What does a DevSecOps engineer actually do day to day?

A DevSecOps engineer integrates security controls into CI/CD pipelines, manages container and Kubernetes security, and works with development teams to identify and remediate vulnerabilities before code reaches production. The role combines hands-on tooling work with cross-team collaboration and security policy enforcement.

How long does it take to transition into DevSecOps?

Most committed learners become job-ready in five to nine months when combining certification study with portfolio development. The timeline varies depending on your starting background, with DevOps engineers typically transitioning faster than pure security analysts.

Which certification should I get first for a DevSecOps career?

CompTIA Security+ is the recommended starting point for candidates without a formal security background, as it covers foundational concepts recognised by UK and US employers alike. Once you have that, CKA followed by CKS is the most direct path for cloud-native DevSecOps roles.

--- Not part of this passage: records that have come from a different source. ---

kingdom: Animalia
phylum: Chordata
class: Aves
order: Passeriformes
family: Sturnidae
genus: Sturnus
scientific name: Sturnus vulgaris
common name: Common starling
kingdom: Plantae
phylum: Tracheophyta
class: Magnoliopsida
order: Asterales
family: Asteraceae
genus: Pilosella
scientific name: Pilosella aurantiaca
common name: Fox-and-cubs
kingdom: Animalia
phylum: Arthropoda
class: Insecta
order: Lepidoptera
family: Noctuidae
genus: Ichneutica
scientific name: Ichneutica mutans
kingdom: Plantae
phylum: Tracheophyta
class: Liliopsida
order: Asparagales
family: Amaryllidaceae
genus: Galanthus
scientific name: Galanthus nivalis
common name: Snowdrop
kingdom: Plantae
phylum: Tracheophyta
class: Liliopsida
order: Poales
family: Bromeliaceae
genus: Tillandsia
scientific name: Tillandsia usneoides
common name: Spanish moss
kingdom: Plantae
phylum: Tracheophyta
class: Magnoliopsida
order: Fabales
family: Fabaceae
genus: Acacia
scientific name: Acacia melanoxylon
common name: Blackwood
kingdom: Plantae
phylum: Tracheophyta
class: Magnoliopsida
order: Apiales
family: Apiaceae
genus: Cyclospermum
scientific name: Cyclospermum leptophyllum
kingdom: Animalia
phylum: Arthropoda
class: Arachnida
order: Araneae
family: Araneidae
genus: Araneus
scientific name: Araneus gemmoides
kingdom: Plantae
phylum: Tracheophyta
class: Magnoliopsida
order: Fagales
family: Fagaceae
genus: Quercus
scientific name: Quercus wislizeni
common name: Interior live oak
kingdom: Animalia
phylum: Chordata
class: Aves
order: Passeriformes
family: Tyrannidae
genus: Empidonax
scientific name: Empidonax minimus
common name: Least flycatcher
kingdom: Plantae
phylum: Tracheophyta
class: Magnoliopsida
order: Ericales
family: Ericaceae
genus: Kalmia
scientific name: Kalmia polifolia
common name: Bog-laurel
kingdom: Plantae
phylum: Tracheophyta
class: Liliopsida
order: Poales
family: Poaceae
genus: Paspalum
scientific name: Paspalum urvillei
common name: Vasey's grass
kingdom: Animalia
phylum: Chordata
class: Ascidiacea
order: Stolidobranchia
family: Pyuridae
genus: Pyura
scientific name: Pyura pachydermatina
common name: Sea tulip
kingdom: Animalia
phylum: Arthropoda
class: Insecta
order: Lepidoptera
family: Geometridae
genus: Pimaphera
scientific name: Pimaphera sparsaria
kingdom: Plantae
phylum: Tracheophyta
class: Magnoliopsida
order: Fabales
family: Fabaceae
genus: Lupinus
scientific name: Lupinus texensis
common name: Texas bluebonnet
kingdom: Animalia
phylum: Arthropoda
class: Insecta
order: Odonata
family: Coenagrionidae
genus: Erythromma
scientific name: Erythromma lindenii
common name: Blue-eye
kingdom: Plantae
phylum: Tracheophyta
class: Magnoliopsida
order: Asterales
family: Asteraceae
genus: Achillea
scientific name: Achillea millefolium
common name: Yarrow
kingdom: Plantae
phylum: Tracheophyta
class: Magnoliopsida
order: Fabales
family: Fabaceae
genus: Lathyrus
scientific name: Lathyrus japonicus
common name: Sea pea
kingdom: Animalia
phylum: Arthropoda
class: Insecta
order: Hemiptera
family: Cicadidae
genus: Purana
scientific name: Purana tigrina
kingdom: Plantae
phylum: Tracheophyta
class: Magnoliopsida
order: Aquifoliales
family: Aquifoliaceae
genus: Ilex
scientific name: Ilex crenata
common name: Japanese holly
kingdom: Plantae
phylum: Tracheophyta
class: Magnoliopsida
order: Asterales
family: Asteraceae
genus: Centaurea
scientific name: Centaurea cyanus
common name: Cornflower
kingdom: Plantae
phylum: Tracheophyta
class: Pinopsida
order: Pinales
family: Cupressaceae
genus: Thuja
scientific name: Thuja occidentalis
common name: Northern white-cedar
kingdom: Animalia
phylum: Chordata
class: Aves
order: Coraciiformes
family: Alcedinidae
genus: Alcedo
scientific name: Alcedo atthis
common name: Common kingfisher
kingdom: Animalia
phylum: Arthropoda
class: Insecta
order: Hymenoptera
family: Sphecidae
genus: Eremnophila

Is DevSecOps better paid than DevOps?

DevSecOps roles command a 15 to 25 per cent salary premium over equivalent DevOps positions at the same seniority level, reflecting the additional security specialism required. US market data for 2026 shows junior DevSecOps salaries starting at $90,000 to $110,000, rising to $250,000 and above at director level.

Do I need a degree to get into DevSecOps?

A degree is not a requirement for most DevSecOps roles. Employers prioritise demonstrable skills, certifications like CKS and Security+, and a portfolio of working artefacts over formal academic qualifications, particularly at entry and mid-level.